[Estratto del documento]

Tra le varie leggende fiorite intorno a L. venne probabilmente rappresentata più tardi delle altre quella delle sue peregrinazioni in cerca di un luogo ove mettere al mondo i suoi figli; questo avvenimento vien riprodotto: in una dettagliata scena a mosaico in Algeri che mostra L. in atto di discendere da Borea verso la natante Ortigia mentre Posidone minaccia il drago Pitone; su un sarcofago della Galleria Borghese il quale, oltre alle peregrinazioni, ci mostra l'arrivo di Ilizia e la presentazione a Zeus dei due pargoli Apollo e Artemide.

[/Estratto del documento]
[Righe del dataset]

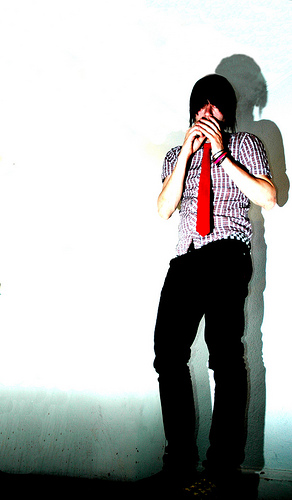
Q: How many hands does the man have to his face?
A: 2.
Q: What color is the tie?
A: Red.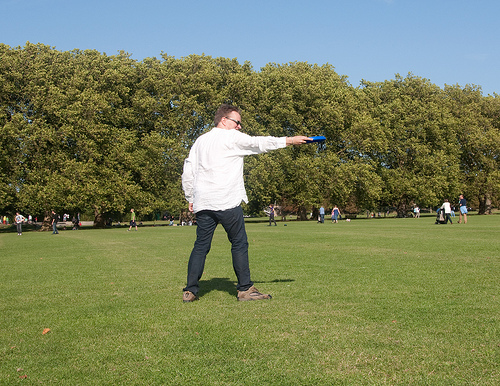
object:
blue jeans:
[182, 203, 254, 296]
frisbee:
[304, 132, 327, 153]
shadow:
[184, 277, 296, 301]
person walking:
[332, 204, 341, 223]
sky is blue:
[0, 0, 500, 96]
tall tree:
[17, 39, 100, 231]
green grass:
[0, 209, 499, 385]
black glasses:
[225, 116, 243, 127]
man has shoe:
[236, 284, 273, 303]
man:
[180, 102, 315, 304]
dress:
[333, 207, 340, 220]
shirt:
[180, 126, 288, 215]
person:
[125, 208, 138, 232]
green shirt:
[130, 212, 137, 221]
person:
[51, 210, 59, 234]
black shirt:
[51, 214, 59, 223]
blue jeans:
[52, 222, 59, 233]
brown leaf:
[41, 328, 50, 336]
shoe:
[182, 289, 200, 302]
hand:
[286, 135, 314, 146]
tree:
[0, 41, 500, 232]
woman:
[332, 204, 341, 223]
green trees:
[461, 90, 500, 217]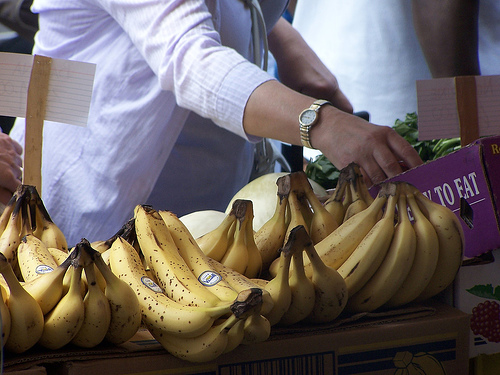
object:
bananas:
[350, 195, 417, 313]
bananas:
[324, 170, 349, 225]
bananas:
[39, 266, 85, 351]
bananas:
[29, 197, 68, 254]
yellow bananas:
[390, 200, 437, 308]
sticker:
[141, 276, 164, 294]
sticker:
[197, 270, 222, 288]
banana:
[131, 203, 230, 313]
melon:
[225, 173, 325, 233]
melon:
[176, 209, 232, 239]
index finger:
[387, 130, 421, 169]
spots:
[171, 283, 179, 289]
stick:
[22, 53, 51, 191]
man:
[7, 0, 426, 247]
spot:
[147, 302, 153, 314]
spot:
[175, 323, 182, 335]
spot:
[167, 276, 173, 284]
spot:
[152, 248, 160, 254]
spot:
[154, 258, 159, 263]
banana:
[103, 235, 231, 339]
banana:
[251, 241, 290, 325]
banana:
[304, 246, 350, 323]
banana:
[418, 195, 468, 305]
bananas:
[4, 254, 44, 355]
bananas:
[17, 233, 75, 294]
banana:
[203, 256, 275, 316]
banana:
[100, 263, 144, 349]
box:
[367, 134, 500, 259]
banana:
[161, 211, 240, 302]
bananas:
[269, 197, 388, 281]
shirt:
[9, 0, 288, 251]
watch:
[298, 99, 331, 149]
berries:
[466, 286, 500, 344]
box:
[441, 248, 499, 352]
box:
[0, 300, 472, 374]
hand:
[314, 109, 423, 183]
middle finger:
[373, 143, 403, 180]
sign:
[0, 52, 97, 128]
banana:
[148, 315, 238, 363]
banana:
[193, 217, 235, 263]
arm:
[102, 1, 298, 129]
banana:
[290, 253, 316, 327]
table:
[15, 315, 454, 375]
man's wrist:
[294, 97, 340, 149]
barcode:
[219, 351, 338, 373]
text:
[421, 171, 480, 208]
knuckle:
[344, 141, 370, 165]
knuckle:
[360, 125, 384, 146]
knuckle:
[377, 124, 396, 141]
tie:
[248, 0, 273, 71]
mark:
[147, 297, 157, 315]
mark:
[153, 305, 164, 329]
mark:
[183, 313, 201, 331]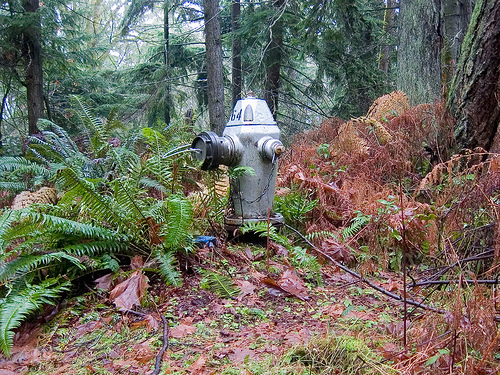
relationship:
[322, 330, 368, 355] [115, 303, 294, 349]
vegetation on floor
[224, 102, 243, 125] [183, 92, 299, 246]
numbers on hydrant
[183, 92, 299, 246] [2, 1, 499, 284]
hydrant in woods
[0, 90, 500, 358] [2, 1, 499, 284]
bushes in woods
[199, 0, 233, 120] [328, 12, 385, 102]
trunks of pine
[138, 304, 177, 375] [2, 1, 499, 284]
sticks in woods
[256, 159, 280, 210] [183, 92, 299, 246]
chain on hydrant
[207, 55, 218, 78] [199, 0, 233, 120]
bark on trunks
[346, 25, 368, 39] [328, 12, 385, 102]
pine needles on pine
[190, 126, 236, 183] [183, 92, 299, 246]
cylinder on hydrant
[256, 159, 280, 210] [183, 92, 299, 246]
chain hanging from hydrant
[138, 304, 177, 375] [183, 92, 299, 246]
sticks near hydrant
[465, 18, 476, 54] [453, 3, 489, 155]
moss on trunk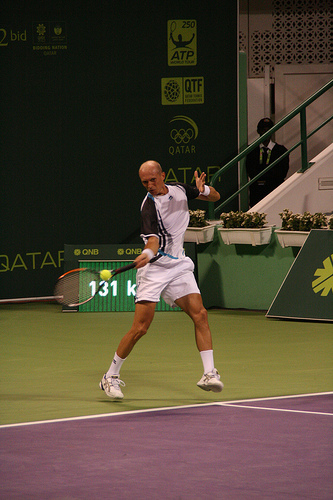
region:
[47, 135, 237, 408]
a man playing tennis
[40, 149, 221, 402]
a man hitting a tennis ball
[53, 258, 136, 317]
a tennis ball and racquet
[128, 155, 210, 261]
a man wearing a black and white shirt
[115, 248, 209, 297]
a man wearing white shorts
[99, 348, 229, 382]
a man wearing white socks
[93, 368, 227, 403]
a man wearing tennis soes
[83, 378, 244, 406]
a man is off the ground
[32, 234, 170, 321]
a man swinging a tennis racquet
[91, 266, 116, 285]
a tennis ball in the air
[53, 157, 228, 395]
the man is playing tennis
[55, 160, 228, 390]
the man hit the ball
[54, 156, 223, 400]
the man has a tennis racket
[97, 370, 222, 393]
the shoes are white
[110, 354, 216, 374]
the socks are white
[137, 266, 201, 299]
the shorts are white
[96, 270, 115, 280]
the ball is yellow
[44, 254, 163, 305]
the racket is red and black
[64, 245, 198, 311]
the sign is black green and white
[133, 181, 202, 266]
the shirt is white blue and black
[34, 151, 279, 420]
a man swinging a tennis racket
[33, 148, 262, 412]
a tennis player hitting a ball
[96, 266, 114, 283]
a yellow tennis ball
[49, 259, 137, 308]
a tennis racket hitting a ball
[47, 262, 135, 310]
an orange and black tennis racket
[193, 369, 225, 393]
a white tennis shoe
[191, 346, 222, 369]
a white tennis sock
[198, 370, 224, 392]
the foot of a tennis player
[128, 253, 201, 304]
a pair of white tennis shorts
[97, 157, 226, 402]
Man in white playing tennis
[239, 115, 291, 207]
Man in a black suit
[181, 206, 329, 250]
Three white planters with flowers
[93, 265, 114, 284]
Green tennis ball in play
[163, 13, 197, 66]
Top green sign with black letters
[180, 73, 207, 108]
Green sign with black letters QTF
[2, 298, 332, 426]
Green section of the tennis courts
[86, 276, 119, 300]
White numbers 131 behind man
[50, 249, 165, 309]
Tennis racket the man is holding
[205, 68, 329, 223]
Green metal railing behind the man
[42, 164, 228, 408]
A man is playing tennis.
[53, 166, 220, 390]
A man is hitting a tennis ball.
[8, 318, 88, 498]
A tennis court has green white and purple floors.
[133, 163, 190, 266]
A man wearing a multi colored shirt.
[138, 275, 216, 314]
A man is wearing white shorts.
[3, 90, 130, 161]
There is a dark green wall behind the man.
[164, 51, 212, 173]
There is gold logos on a wall.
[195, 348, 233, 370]
A man is wearing white tubed socks.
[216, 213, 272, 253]
There are flowers on a green wall.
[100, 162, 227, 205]
A man is wearing a white wrist band.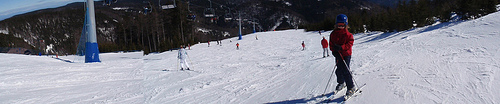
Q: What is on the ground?
A: Snow.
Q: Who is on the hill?
A: Skiers.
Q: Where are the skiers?
A: On the hill.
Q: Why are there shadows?
A: It is sunny.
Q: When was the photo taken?
A: Daytime.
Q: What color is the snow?
A: White.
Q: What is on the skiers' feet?
A: Skis.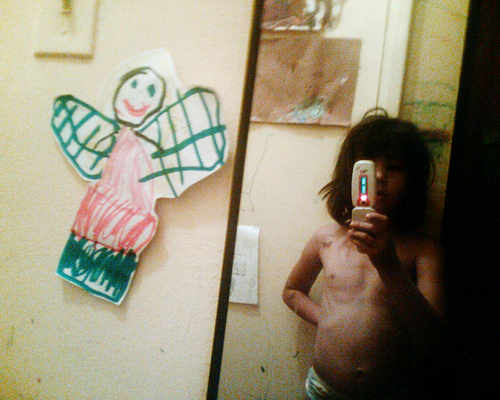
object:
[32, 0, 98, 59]
light switch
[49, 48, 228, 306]
paper drawing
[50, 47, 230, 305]
angel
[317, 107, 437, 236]
hair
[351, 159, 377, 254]
cellphone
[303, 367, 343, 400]
underware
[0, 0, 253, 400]
wall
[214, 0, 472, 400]
wall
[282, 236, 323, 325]
arm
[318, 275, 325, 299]
back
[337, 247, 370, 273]
chest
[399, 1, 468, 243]
curtain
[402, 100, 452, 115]
stripes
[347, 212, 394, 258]
hand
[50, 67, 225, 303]
drawing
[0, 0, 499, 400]
picture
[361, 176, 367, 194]
light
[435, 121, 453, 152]
marks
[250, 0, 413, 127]
paper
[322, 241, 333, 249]
tattoo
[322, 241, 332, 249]
butterfly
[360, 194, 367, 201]
lights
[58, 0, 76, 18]
partial light switch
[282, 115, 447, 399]
child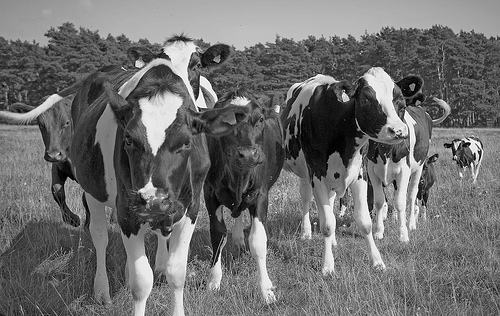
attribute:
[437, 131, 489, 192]
cow — black, white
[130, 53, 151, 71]
tag — white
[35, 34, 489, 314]
cows — grouped, gazing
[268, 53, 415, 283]
cow — two toned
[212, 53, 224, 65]
tag — plastic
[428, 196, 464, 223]
flowers — small, wild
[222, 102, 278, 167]
face — curious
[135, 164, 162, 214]
spot — white 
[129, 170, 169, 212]
nose — cows 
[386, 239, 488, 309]
grass — long leaves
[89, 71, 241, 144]
ears — a pair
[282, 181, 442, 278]
legs — a bunch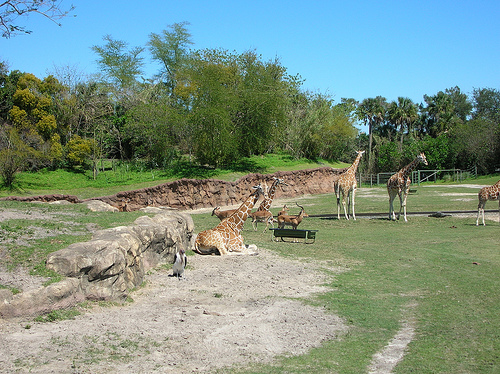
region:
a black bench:
[266, 221, 320, 243]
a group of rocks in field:
[14, 211, 199, 306]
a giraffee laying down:
[196, 176, 267, 268]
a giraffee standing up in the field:
[328, 144, 369, 224]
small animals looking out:
[255, 202, 313, 229]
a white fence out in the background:
[368, 161, 491, 183]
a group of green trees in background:
[0, 17, 499, 177]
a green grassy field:
[221, 222, 498, 367]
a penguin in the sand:
[171, 242, 188, 277]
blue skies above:
[2, 0, 499, 96]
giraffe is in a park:
[327, 145, 368, 221]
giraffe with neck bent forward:
[383, 147, 425, 217]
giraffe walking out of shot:
[465, 180, 499, 207]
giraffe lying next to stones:
[199, 187, 265, 269]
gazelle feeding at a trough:
[270, 205, 311, 242]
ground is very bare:
[49, 252, 334, 362]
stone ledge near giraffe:
[58, 204, 198, 296]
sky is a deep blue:
[333, 10, 495, 95]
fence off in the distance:
[361, 165, 467, 190]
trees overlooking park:
[37, 67, 345, 201]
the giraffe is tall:
[210, 123, 410, 215]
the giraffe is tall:
[265, 47, 444, 256]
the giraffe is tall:
[297, 110, 362, 238]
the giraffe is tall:
[328, 59, 360, 302]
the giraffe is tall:
[305, 117, 389, 324]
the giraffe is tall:
[318, 183, 418, 373]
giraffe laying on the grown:
[184, 179, 283, 258]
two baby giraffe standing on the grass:
[332, 142, 437, 224]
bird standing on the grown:
[165, 233, 197, 289]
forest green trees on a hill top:
[72, 34, 350, 205]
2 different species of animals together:
[260, 172, 332, 241]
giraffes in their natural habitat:
[330, 129, 498, 235]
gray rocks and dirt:
[54, 237, 215, 334]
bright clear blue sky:
[310, 9, 482, 78]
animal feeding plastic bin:
[265, 222, 329, 257]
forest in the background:
[8, 57, 348, 258]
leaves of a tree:
[228, 92, 235, 104]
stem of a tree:
[223, 157, 233, 164]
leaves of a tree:
[220, 117, 237, 131]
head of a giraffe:
[420, 151, 427, 163]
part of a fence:
[460, 155, 470, 175]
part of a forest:
[456, 108, 466, 109]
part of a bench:
[281, 216, 304, 229]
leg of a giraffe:
[404, 192, 406, 198]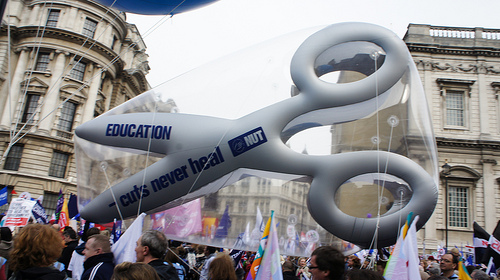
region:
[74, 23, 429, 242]
Balloon scissors in the air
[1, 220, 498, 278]
People in the street demonstrating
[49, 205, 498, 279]
People lifting flags in air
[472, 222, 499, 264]
Black and white flags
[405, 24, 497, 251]
Building made of stones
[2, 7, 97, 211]
Ten windows on a building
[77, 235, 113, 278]
Man wearing black jacket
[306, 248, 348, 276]
Man wearing sunglasses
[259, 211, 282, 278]
White flag in the air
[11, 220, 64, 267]
Woman with blonde hair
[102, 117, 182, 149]
The word Education on the blade of the scissor.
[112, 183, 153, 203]
The word Cuts on the blade of the scissor.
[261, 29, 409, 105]
The left handle of the scissor.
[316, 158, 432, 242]
The right handle of the scissor.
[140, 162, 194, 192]
The word Never on the blade of the scissor.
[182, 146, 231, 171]
The word Heal on the blade of the scissor.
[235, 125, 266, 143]
The word Nut on the blade of the scissor.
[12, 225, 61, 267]
The lady's red hair on the left.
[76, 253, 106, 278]
The black jacket with white stripes the man is wearing.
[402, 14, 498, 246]
The building on the right.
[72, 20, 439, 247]
giant gray inflatable scissors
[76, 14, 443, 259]
scissors are in a clear plastic bag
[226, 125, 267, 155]
blue rectangular logo on scissors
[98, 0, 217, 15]
blue balloon above scissors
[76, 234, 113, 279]
person wearing a black jacket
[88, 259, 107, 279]
white stripe on black jacket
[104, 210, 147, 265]
white flag in front of scissors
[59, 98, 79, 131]
window on building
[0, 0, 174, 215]
building to the left of scissors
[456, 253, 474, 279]
blue and yellow flag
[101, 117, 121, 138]
The blue letter E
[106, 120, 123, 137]
the blue letter D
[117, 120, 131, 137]
the blue letter U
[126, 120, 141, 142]
the blue letter C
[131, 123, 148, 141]
the blue letter A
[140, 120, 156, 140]
the blue letter T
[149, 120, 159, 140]
the blue letter I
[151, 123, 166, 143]
the blue letter O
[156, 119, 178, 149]
the blue letter N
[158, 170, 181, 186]
the blue letter V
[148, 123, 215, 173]
An inflatable pair of scissors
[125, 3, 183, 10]
A portion of a blue balloon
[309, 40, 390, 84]
Oval transparent shape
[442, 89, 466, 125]
A window in a building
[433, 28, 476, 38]
A parapet on the roof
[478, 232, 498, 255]
Black and white flags with some red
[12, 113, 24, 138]
Strings attached to a balloon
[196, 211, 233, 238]
Flags seen through polythene paper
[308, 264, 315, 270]
Dark shades in the face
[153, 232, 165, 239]
Balding in the crown of the head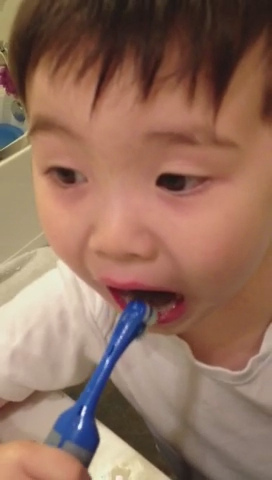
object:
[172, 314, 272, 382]
collar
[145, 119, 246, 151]
eye brows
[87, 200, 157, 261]
nose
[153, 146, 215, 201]
eye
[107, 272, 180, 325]
teeth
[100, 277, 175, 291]
lip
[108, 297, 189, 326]
lip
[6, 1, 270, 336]
head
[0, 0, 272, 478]
baby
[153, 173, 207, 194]
black white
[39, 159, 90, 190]
eye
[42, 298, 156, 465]
toothbrush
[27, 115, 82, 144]
eyebrow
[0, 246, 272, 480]
baby tee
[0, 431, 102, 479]
hand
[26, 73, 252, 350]
face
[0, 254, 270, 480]
shirt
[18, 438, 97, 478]
finger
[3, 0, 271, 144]
hair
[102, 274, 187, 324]
mouth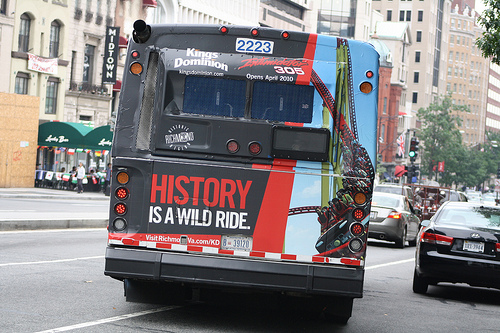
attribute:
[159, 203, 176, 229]
word — white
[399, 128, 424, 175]
light — green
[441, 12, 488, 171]
building — tan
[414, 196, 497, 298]
car — black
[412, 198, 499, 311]
car — black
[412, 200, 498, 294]
car — black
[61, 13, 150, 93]
sign — black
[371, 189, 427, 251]
car — silver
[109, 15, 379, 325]
bus — red, blue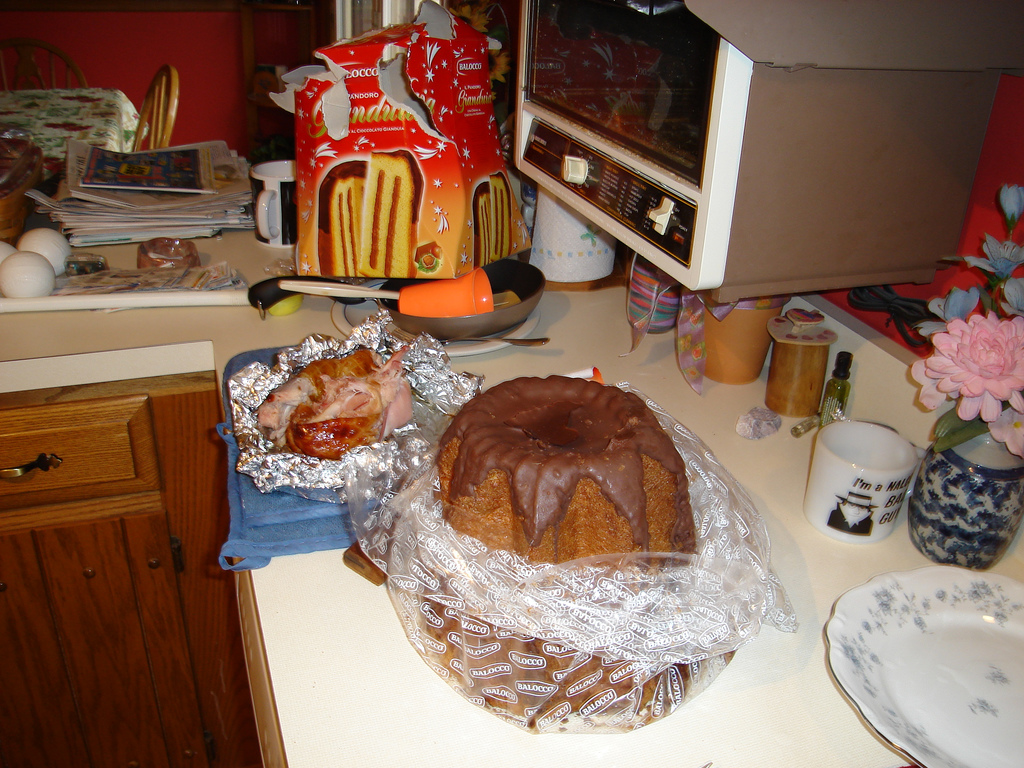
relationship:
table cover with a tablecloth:
[41, 95, 115, 135] [8, 80, 164, 173]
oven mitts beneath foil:
[216, 409, 364, 587] [214, 310, 478, 499]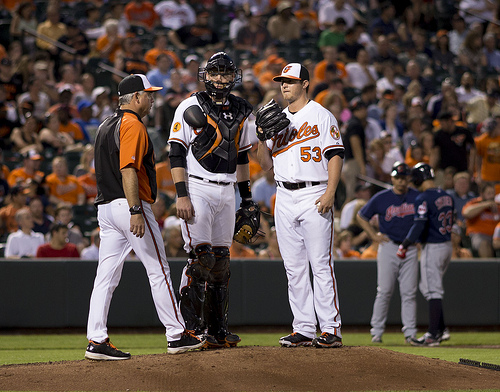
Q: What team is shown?
A: Orioles.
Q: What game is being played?
A: Baseball.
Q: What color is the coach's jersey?
A: Orange.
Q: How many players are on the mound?
A: 3.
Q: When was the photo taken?
A: Game.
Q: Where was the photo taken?
A: Stadium.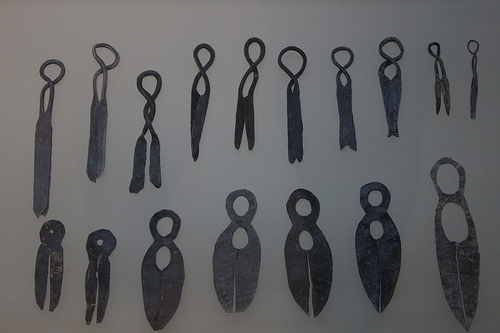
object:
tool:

[/Righe del dataset]

Elenco attività —
**A)** Secondo l'estratto sulle leggende di L., chi viene minacciato da Posidone nella scena a mosaico di Algeri?
**B)** Prosegui l'estratto sulle leggende di L. a partire dalla sua ultima frase.
Per queste attività le righe non servono.

Le tue risposte —
**A)** Il drago Pitone.

**B)**
Vengono seconde per importanza le scene della leggenda di Tityos, che vanno dal rapimento della dea da parte del gigante, alla punizione del colpevole per opera dei figli sino alla liberazione; queste tre fasi sono più o meno strettamente collegate tra di loro. Su due metope dell'Heraion alla foce del Sele (v.) la narrazione è suddivisa in due scene: i fratelli tirano con l'arco e Tityos, ormai ferito al braccio da uno strale, porta via L.; su un piatto dell'Acropoli si vede Tityos che afferra per un braccio L. mentre Apollo punta su di lui l'arco. Tanto la celebre coppa del Pittore di Pentesilea (v.) a Monaco, quanto il vaso a figure rosse di Londra mostrano la dea accanto al gigante minacciato, mentre su un'idria ceretana del Louvre L., gesticolando, corre verso i figli in atto di tirare. Su alcuni di questi vasi è presente Gea, madre e protettrice di Tityos; recentemente è stato riconosciuto tra i vendicatori di Tityos lo stesso Zeus (anfora a figure nere, Villa Giulia). È stata accostata a questa avventura di Tityos anche la metopa di Apollo proveniente da Selinunte.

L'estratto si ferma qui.